- DATA TO PROCESS:
----------------------------------------
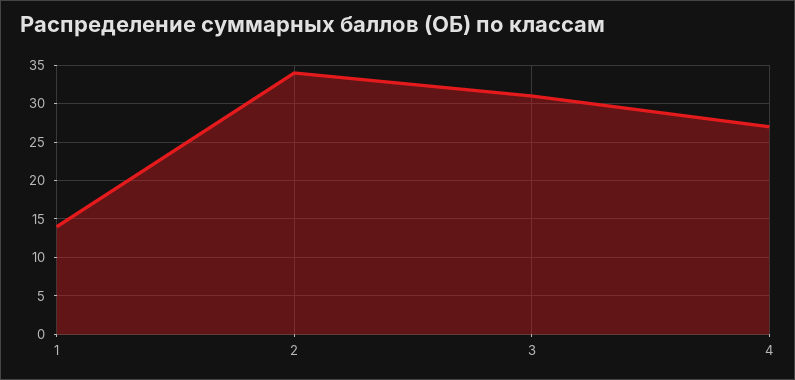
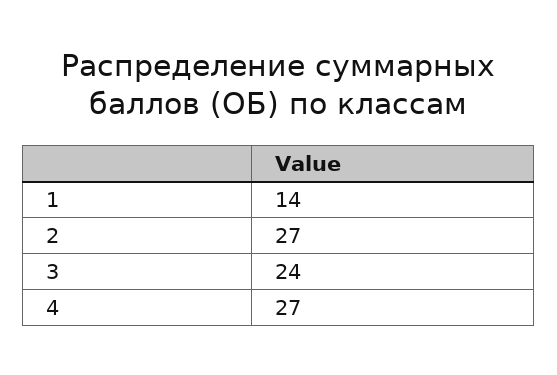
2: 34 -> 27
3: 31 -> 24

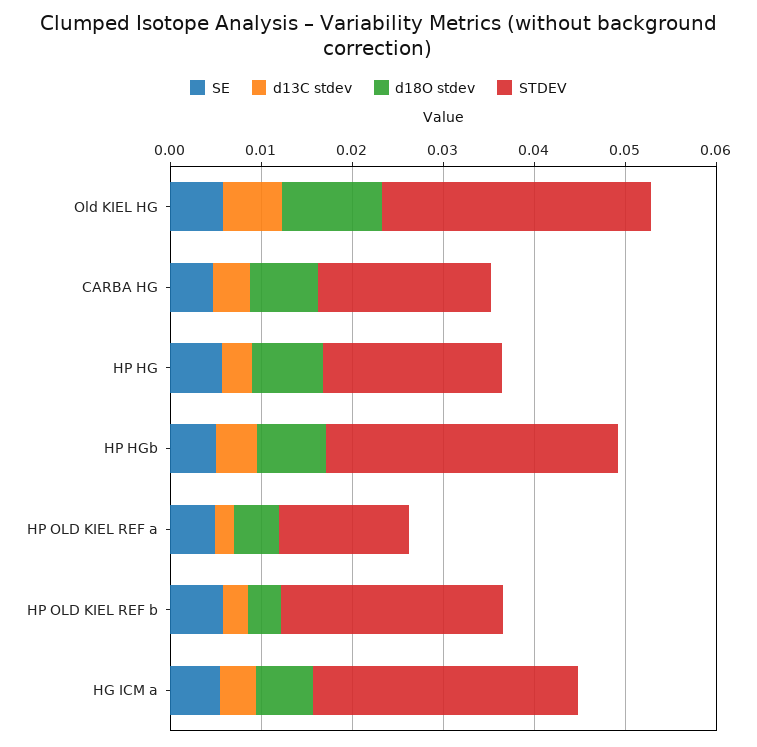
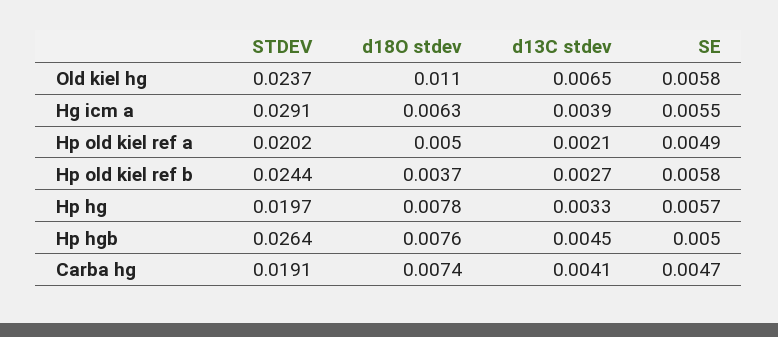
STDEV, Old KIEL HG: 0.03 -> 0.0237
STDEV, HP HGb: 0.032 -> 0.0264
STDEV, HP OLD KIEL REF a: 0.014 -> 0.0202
----------------------------------------
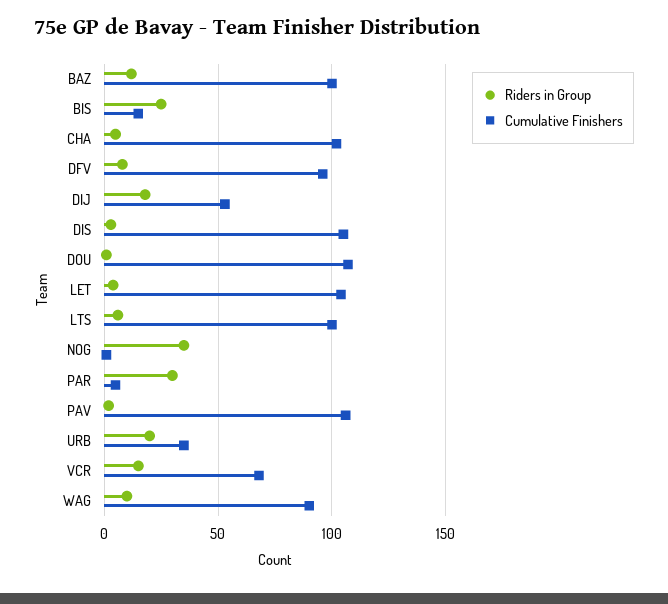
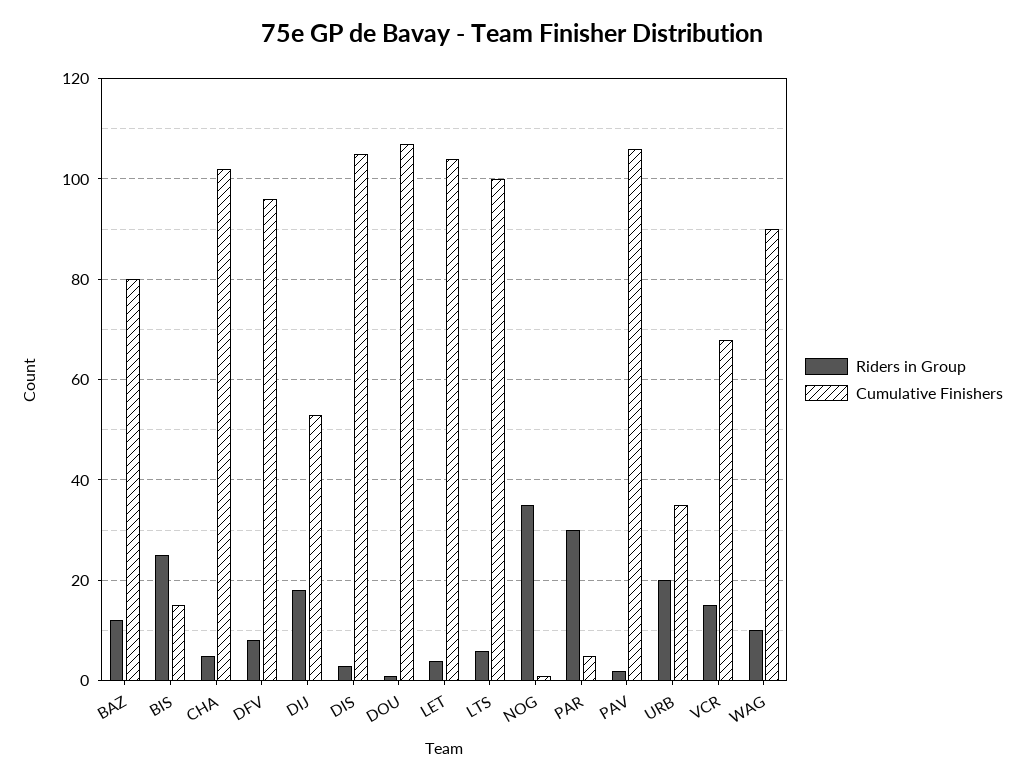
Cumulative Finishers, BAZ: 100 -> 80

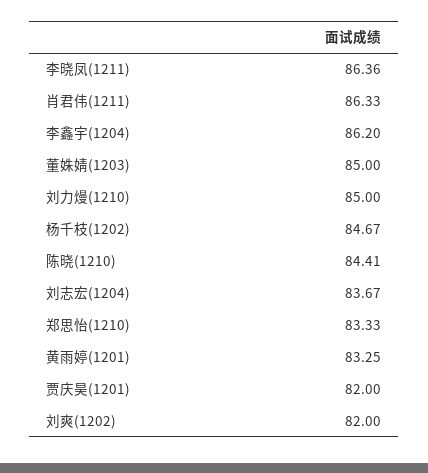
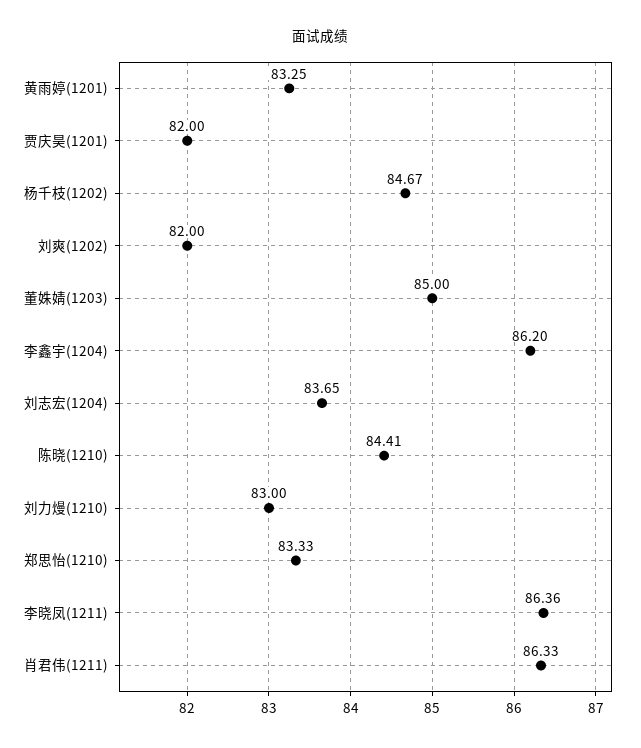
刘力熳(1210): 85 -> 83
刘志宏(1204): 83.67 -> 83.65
----------------------------------------
- WORK ORDER:
Taking the entries above, copy word for word the lines from the one with "3: 31 -> 24" up to and including the one with "STDEV, HP OLD KIEL REF a: 0.014 -> 0.0202", without any picture.

- RESPONSE AREA:
3: 31 -> 24

STDEV, Old KIEL HG: 0.03 -> 0.0237
STDEV, HP HGb: 0.032 -> 0.0264
STDEV, HP OLD KIEL REF a: 0.014 -> 0.0202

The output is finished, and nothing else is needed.